> **Exercise**: Report every line in the items below that contains the string "scripts".

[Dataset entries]
==============================

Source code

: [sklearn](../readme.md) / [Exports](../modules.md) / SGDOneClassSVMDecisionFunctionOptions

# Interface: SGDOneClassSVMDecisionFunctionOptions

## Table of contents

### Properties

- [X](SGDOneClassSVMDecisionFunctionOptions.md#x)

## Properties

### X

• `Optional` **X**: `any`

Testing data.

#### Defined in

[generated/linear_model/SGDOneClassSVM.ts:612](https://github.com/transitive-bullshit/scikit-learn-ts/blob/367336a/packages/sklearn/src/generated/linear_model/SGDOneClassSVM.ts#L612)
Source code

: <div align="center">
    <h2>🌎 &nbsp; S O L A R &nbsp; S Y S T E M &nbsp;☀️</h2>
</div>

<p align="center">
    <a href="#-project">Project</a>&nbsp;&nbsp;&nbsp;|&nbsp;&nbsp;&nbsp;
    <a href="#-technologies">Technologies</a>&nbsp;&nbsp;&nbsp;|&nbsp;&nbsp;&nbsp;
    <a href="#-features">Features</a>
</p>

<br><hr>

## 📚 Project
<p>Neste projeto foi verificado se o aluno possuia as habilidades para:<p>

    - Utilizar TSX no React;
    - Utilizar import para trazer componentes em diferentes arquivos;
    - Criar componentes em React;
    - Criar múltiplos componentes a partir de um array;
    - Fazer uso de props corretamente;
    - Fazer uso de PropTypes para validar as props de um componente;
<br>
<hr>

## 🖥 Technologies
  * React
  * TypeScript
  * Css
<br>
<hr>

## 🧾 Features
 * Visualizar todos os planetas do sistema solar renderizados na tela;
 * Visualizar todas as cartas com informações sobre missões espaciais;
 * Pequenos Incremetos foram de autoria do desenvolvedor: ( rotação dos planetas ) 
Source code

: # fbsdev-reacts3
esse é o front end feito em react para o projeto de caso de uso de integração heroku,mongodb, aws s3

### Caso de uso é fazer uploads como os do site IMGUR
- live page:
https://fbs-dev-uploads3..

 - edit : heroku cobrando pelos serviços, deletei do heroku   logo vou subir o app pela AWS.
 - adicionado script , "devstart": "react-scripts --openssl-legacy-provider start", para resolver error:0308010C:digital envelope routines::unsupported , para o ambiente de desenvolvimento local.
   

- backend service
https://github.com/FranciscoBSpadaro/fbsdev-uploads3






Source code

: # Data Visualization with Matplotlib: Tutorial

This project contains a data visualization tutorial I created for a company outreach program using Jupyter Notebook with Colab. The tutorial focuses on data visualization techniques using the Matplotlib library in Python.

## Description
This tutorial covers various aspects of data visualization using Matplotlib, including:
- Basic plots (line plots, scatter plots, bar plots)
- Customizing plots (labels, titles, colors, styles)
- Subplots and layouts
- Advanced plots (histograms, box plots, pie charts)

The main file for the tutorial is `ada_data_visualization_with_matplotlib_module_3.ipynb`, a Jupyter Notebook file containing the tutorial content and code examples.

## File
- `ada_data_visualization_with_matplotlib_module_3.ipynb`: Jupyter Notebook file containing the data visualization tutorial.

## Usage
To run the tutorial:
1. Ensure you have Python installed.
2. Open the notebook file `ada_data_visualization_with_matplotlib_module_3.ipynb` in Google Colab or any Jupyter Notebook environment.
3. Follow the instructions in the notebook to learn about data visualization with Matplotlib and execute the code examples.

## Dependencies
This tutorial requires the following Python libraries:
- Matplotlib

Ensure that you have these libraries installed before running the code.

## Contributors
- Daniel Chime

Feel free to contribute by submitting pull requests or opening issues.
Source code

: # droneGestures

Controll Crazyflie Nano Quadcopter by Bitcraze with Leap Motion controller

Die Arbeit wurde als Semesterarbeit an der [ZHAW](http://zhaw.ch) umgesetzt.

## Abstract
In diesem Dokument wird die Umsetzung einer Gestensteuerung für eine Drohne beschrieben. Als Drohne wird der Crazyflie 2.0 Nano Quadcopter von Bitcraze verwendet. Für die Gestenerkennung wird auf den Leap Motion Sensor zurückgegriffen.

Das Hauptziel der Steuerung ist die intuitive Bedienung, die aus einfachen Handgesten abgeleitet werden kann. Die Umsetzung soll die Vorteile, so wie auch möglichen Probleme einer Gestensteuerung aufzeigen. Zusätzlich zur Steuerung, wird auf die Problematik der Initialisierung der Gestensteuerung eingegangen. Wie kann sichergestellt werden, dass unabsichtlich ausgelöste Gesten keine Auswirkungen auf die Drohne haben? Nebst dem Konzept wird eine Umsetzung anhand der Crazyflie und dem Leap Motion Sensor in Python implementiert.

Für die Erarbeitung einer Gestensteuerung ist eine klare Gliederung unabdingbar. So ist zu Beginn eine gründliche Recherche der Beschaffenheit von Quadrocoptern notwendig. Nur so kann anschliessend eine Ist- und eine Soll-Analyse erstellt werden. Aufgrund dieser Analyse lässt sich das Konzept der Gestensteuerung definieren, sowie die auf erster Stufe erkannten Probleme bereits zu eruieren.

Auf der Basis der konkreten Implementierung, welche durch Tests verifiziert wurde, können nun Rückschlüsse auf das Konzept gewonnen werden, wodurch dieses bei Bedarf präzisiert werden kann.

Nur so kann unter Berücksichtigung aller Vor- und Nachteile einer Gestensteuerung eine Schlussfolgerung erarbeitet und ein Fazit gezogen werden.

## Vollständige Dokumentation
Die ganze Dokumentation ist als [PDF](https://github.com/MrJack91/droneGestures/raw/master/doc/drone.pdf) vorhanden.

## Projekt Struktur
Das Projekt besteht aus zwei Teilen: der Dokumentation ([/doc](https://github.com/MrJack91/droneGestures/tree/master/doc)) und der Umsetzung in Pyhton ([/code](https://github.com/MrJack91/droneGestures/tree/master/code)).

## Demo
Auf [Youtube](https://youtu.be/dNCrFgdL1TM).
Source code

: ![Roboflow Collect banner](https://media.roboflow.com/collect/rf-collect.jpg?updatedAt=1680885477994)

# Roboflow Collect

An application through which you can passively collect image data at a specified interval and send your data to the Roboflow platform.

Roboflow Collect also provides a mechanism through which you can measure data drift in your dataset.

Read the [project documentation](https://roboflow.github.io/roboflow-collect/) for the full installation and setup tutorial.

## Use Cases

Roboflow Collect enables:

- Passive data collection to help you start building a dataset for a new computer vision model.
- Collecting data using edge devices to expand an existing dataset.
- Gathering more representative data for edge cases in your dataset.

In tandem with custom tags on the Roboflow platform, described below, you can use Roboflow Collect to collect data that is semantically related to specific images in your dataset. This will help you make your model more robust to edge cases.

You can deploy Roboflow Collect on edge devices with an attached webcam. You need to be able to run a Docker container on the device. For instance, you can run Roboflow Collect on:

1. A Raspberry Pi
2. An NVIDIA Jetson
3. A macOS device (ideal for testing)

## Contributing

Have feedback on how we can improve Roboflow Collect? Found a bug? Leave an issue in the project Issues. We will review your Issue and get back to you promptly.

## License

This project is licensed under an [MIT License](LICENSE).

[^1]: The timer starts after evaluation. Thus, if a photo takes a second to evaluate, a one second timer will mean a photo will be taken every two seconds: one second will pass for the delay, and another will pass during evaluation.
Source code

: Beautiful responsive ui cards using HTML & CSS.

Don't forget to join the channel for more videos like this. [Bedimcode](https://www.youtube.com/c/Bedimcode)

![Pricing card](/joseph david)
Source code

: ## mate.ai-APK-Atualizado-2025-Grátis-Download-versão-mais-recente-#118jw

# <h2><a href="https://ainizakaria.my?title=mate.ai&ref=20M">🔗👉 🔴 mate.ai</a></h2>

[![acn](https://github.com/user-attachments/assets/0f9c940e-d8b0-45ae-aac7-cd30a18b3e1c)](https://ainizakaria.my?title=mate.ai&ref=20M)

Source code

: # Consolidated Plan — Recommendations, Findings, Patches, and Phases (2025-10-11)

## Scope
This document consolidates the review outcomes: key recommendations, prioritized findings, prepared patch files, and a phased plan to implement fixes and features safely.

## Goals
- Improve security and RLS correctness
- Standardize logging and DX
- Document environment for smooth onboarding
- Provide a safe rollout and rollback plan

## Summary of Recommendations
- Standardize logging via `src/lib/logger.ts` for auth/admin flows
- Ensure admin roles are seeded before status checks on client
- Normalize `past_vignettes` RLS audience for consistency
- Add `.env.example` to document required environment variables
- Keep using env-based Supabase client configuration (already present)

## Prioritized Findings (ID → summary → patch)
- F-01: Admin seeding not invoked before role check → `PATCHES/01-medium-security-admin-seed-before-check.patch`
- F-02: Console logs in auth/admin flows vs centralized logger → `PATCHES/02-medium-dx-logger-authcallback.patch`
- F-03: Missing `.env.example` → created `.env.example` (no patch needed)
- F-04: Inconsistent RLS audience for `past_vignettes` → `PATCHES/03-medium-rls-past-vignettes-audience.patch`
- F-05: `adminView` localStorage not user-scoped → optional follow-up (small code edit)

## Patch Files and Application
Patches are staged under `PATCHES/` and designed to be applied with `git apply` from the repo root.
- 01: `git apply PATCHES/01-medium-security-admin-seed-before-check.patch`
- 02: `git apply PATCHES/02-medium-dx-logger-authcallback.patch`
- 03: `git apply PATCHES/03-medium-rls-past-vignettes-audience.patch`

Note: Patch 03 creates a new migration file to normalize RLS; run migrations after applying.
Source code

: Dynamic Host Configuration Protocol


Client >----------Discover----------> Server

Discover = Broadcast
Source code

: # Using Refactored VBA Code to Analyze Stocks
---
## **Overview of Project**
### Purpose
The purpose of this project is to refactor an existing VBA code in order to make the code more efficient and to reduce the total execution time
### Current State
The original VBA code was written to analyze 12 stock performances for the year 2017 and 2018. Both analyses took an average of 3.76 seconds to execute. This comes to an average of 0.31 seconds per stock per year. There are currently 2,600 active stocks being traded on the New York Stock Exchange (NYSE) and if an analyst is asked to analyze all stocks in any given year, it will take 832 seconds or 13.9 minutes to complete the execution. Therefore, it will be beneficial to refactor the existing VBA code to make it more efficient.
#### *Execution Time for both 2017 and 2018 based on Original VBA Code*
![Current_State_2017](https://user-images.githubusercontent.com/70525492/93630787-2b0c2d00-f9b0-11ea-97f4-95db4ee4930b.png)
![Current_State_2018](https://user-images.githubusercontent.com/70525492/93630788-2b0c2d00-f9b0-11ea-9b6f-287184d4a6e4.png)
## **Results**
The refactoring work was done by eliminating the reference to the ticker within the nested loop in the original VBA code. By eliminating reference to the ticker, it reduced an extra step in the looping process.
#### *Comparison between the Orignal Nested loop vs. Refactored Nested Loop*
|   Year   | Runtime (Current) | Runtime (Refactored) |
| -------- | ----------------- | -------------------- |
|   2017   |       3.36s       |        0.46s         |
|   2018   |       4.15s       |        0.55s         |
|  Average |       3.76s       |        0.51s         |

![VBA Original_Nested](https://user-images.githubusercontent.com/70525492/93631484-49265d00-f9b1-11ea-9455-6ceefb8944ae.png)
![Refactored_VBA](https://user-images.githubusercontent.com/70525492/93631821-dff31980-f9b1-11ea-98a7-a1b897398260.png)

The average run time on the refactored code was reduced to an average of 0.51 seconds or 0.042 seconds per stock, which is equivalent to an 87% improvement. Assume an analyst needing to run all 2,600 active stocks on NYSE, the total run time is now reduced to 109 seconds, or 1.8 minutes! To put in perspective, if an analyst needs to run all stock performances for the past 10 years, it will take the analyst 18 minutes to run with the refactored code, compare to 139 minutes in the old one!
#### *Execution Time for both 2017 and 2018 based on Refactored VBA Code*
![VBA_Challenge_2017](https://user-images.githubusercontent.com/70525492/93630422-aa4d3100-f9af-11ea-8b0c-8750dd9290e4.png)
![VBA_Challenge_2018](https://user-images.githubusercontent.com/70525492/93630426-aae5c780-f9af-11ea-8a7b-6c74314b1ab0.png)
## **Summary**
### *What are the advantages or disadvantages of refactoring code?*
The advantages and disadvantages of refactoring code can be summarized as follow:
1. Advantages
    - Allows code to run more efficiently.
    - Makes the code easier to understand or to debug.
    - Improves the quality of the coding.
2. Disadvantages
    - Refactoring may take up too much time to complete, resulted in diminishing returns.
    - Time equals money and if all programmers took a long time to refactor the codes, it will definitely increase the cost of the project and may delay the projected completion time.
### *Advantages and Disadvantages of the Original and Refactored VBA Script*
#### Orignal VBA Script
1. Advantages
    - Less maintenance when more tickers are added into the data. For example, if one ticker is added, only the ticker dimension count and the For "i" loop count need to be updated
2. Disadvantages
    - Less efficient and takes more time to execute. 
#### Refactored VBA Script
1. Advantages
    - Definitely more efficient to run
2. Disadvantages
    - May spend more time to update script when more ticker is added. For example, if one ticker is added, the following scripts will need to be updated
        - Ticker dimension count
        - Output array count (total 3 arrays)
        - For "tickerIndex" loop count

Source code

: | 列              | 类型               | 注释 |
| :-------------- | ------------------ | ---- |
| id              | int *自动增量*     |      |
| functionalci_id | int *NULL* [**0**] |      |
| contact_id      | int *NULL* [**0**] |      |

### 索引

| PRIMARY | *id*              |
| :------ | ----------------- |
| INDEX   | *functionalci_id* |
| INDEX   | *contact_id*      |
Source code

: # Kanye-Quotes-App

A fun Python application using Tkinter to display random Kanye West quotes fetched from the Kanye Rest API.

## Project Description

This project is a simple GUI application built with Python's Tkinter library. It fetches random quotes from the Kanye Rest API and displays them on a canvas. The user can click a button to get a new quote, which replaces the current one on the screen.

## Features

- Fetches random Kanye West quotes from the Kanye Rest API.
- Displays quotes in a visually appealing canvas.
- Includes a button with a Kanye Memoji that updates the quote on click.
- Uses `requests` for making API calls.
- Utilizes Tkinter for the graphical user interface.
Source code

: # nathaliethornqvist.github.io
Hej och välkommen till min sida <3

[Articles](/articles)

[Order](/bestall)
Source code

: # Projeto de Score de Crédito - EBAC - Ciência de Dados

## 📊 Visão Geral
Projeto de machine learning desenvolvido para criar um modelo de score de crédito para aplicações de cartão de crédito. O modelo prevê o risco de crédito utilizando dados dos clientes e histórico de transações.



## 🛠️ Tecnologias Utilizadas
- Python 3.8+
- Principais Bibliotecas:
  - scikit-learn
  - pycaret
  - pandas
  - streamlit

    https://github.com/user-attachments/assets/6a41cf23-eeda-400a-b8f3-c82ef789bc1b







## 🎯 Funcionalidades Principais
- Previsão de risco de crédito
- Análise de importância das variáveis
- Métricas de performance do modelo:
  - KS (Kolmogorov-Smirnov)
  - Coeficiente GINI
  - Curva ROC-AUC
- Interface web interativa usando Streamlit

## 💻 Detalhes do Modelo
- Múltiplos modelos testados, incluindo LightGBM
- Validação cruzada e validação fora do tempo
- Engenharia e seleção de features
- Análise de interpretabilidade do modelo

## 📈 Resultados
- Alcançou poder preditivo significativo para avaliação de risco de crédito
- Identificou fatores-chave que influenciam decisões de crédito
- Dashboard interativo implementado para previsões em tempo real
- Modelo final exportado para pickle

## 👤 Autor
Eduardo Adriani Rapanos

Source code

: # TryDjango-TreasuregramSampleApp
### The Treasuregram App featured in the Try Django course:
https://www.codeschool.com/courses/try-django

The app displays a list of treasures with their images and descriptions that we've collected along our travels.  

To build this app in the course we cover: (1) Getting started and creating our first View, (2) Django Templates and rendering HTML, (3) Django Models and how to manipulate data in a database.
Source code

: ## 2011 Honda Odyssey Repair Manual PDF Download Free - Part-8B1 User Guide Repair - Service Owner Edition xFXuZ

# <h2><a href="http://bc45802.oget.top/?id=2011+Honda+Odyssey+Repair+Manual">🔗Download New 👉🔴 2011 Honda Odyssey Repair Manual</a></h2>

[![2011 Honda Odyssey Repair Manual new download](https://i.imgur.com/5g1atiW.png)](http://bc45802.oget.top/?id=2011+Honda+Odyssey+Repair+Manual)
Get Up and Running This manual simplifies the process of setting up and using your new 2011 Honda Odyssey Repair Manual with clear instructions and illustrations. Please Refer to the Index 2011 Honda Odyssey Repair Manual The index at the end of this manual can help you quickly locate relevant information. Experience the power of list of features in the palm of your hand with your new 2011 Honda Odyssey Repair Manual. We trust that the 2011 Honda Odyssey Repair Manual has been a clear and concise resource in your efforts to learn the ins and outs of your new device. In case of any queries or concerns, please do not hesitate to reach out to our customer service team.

==============================

> **Expected answer**:
 - adicionado script , "devstart": "react-scripts --openssl-legacy-provider start", para resolver error:0308010C:digital envelope routines::unsupported , para o ambiente de desenvolvimento local.
    - May spend more time to update script when more ticker is added. For example, if one ticker is added, the following scripts will need to be updated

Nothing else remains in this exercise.